§ THE TASK:
Copy every line of text in the listing below exactly, in the same order, and leave the pictures out of your answer.

§ DATA UNDER STUDY:
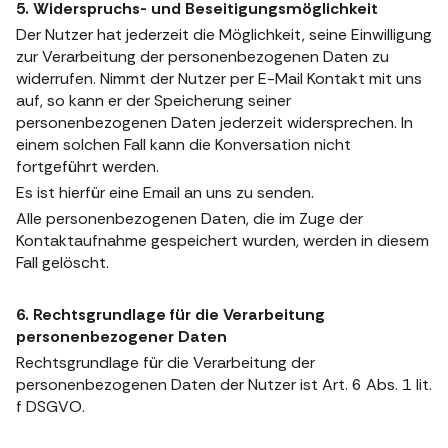
5. Widerspruchs- und Beseitigungsmöglichkeit
Der Nutzer hat jederzeit die Möglichkeit, seine Einwilligung
zur Verarbeitung der personenbezogenen Daten zu
widerrufen. Nimmt der Nutzer per E-Mail Kontakt mit uns
auf, so kann er der Speicherung seiner
personenbezogenen Daten jederzeit widersprechen. In
einem solchen Fall kann die Konversation nicht
fortgeführt werden.
Es ist hierfür eine Email an uns zu senden.
Alle personenbezogenen Daten, die im Zuge der
Kontaktaufnahme gespeichert wurden, werden in diesem
Fall gelöscht.
6. Rechtsgrundlage für die Verarbeitung
personenbezogener Daten
Rechtsgrundlage für die Verarbeitung der
personenbezogenen Daten der Nutzer ist Art. 6 Abs. 1 lit.
f DSGVO.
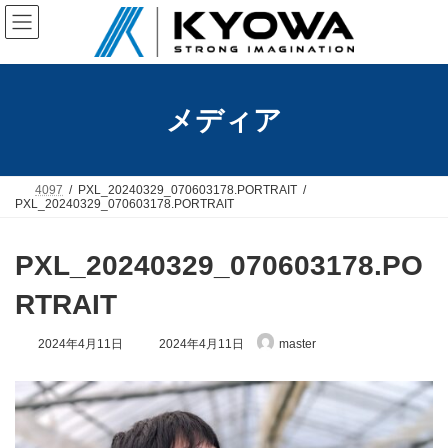
コ
ナ
ン
ビ
テ
ゲ
ン
ー
ツ
シ
へ
ョ
メディア
ス
ン
キ
に
ッ
移
プ
動
4097
PXL_20240329_070603178.PORTRAIT
PXL_20240329_070603178.PORTRAIT
PXL_20240329_070603178.PO
RTRAIT
最
2024年4月11日
2024年4月11日
master
終
更
新
日
時
:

§ ANSWER SPACE:
5. Widerspruchs- und Beseitigungsmöglichkeit
Der Nutzer hat jederzeit die Möglichkeit, seine Einwilligung
zur Verarbeitung der personenbezogenen Daten zu
widerrufen. Nimmt der Nutzer per E-Mail Kontakt mit uns
auf, so kann er der Speicherung seiner
personenbezogenen Daten jederzeit widersprechen. In
einem solchen Fall kann die Konversation nicht
fortgeführt werden.
Es ist hierfür eine Email an uns zu senden.
Alle personenbezogenen Daten, die im Zuge der
Kontaktaufnahme gespeichert wurden, werden in diesem
Fall gelöscht.
6. Rechtsgrundlage für die Verarbeitung
personenbezogener Daten
Rechtsgrundlage für die Verarbeitung der
personenbezogenen Daten der Nutzer ist Art. 6 Abs. 1 lit.
f DSGVO.
コ
ナ
ン
ビ
テ
ゲ
ン
ー
ツ
シ
へ
ョ
メディア
ス
ン
キ
に
ッ
移
プ
動
4097
PXL_20240329_070603178.PORTRAIT
PXL_20240329_070603178.PORTRAIT
PXL_20240329_070603178.PO
RTRAIT
最
2024年4月11日
2024年4月11日
master
終
更
新
日
時
:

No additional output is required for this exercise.